§ EXERCISE PROMPT:
The word "taken" marks the lines to copy; find all of them in the entries below.

§ Stored data entries:
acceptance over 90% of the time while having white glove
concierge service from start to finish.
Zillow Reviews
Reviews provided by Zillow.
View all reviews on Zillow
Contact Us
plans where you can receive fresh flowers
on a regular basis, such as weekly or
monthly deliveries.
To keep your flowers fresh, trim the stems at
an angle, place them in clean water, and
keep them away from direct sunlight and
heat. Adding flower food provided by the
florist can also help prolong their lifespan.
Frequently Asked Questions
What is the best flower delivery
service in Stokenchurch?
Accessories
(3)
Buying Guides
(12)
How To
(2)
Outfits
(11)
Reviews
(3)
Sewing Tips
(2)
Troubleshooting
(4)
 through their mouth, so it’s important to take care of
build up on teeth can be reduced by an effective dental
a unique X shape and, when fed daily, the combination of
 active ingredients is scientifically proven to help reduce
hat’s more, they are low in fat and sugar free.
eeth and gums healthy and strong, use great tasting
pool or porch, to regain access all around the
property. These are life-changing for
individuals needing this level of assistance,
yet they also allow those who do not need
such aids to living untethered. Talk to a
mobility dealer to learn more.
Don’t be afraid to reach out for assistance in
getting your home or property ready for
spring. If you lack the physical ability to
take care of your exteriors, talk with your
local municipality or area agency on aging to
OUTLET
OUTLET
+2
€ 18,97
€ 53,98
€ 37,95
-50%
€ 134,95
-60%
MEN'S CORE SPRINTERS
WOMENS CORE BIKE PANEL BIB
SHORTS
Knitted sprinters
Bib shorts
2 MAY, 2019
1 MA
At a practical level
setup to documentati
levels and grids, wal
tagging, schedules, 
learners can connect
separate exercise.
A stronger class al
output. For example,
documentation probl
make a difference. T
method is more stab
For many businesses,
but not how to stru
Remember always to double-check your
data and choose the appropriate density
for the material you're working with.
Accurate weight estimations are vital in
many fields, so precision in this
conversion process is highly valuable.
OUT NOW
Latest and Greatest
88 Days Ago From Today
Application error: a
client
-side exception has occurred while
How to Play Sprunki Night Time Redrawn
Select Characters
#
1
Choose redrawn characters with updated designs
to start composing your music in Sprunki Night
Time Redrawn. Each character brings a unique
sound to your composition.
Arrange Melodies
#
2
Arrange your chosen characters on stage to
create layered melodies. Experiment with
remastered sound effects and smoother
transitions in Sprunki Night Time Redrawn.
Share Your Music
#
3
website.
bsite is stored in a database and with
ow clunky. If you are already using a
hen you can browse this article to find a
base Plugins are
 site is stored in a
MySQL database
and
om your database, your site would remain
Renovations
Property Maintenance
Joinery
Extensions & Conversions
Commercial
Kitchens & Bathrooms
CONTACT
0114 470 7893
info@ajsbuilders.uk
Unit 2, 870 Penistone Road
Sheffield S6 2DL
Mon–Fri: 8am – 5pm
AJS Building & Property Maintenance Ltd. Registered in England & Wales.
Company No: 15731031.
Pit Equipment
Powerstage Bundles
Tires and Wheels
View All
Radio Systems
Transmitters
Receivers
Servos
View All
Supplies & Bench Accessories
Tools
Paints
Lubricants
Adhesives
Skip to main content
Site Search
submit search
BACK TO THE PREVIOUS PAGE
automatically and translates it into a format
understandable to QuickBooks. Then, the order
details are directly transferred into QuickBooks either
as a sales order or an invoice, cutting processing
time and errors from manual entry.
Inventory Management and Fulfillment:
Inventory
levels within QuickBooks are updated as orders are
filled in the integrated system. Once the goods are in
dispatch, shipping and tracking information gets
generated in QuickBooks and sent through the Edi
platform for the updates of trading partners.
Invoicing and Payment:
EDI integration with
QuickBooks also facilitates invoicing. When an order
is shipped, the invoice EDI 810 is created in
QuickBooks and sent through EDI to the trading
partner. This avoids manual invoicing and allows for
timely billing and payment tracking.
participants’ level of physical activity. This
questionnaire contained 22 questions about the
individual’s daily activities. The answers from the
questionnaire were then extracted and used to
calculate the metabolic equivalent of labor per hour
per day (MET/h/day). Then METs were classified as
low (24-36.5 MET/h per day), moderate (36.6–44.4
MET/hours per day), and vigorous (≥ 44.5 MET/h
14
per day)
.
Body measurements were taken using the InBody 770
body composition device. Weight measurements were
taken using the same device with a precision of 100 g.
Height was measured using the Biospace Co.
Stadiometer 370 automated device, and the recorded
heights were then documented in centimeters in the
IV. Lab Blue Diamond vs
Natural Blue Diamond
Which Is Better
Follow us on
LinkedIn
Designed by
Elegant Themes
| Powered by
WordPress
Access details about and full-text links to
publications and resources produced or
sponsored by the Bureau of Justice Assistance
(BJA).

§ TASK RESPONSE:
Body measurements were taken using the InBody 770
taken using the same device with a precision of 100 g.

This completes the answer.